WHAT YOU NEED TO DO: Show each line from the rows below that contains the string "bold", copying every such line in full.

Dataset records:

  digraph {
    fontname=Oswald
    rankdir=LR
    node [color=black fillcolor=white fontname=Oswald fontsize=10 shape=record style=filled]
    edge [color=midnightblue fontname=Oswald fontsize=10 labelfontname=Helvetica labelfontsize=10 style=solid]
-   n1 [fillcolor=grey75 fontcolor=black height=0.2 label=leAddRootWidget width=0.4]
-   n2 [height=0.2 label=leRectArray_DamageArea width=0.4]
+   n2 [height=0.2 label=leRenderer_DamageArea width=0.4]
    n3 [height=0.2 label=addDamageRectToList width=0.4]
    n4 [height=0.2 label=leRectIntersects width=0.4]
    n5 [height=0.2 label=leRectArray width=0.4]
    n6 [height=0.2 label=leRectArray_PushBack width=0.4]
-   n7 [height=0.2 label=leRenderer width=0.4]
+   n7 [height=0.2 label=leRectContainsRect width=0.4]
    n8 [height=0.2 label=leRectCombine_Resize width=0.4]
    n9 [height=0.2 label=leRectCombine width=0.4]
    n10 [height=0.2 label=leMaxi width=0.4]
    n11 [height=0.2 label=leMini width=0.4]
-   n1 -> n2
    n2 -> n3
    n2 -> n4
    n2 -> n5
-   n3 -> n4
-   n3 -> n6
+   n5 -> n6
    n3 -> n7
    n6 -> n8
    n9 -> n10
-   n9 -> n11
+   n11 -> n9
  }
* * *
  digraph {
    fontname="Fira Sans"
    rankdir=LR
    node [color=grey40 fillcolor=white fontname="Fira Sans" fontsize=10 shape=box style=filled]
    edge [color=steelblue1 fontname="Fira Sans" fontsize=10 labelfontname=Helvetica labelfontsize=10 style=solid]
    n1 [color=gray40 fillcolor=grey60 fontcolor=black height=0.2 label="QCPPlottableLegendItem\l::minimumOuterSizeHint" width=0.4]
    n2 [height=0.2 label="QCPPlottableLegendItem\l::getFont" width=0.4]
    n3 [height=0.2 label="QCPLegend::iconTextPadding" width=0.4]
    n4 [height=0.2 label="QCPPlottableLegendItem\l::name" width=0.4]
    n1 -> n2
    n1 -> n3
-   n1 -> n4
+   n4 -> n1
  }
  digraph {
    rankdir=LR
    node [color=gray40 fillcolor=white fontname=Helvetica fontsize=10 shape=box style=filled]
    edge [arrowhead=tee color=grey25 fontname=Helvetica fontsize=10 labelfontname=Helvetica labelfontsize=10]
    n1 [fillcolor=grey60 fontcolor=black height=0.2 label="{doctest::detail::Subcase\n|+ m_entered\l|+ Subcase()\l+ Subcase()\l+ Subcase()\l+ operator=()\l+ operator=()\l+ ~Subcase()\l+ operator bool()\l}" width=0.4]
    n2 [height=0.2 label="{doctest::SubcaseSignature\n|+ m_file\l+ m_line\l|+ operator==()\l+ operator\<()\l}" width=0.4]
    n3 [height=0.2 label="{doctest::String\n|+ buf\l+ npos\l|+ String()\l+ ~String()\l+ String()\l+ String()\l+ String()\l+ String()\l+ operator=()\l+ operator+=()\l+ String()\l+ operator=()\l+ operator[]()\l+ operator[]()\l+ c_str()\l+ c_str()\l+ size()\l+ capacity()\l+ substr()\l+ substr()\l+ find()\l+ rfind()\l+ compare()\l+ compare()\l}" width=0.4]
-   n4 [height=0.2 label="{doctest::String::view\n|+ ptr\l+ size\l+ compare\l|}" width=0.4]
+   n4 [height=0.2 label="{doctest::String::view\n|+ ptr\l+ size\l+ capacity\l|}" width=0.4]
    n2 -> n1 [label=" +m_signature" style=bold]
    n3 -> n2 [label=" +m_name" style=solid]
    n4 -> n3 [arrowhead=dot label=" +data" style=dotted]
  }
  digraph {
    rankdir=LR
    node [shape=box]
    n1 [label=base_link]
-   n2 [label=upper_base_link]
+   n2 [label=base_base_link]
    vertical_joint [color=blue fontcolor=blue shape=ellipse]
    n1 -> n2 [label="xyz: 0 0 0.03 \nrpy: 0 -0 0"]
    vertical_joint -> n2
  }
* * *
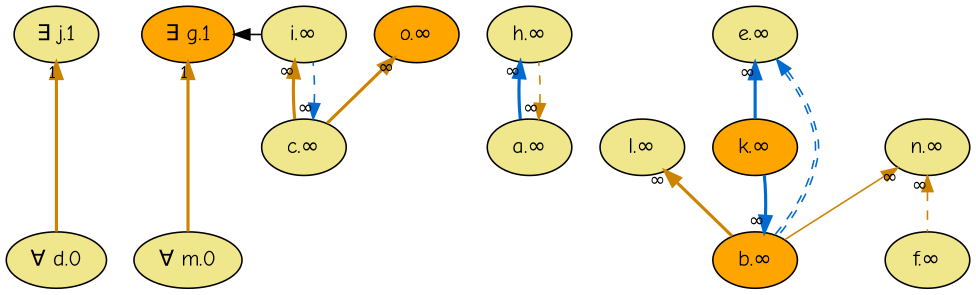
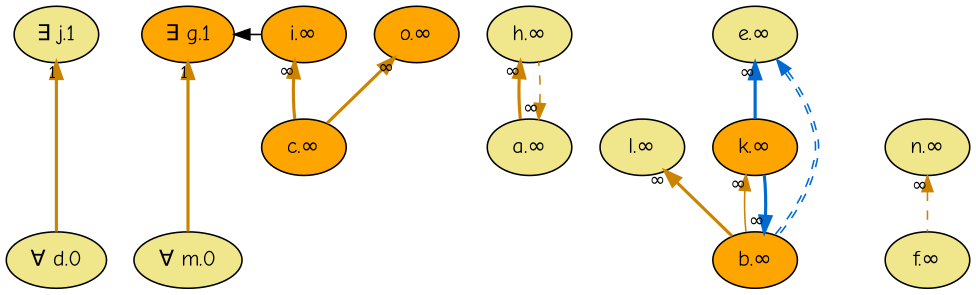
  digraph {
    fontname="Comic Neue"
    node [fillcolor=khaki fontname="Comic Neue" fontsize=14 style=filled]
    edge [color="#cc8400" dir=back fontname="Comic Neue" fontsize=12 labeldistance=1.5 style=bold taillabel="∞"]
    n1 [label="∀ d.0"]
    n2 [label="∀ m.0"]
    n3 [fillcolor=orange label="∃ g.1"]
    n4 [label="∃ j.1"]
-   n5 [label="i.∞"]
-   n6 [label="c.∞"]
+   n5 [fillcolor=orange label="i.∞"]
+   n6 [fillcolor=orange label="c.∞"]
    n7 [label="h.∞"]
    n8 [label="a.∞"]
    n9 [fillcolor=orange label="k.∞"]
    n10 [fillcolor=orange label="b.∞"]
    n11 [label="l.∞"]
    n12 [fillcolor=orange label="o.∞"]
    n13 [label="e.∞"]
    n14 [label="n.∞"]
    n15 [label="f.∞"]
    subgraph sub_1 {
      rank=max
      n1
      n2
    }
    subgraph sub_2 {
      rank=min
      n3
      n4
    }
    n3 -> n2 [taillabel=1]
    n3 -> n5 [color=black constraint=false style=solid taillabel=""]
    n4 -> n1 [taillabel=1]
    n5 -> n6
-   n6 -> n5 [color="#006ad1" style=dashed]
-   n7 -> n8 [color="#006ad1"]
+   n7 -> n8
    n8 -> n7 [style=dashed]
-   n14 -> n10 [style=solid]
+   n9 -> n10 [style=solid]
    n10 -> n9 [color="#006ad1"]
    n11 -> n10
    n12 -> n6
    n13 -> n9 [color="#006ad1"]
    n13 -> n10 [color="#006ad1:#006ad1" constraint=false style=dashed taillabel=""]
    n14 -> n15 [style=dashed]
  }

ANSWER:
    n2 -> n1 [label=" +m_signature" style=bold]
    edge [color="#cc8400" dir=back fontname="Comic Neue" fontsize=12 labeldistance=1.5 style=bold taillabel="∞"]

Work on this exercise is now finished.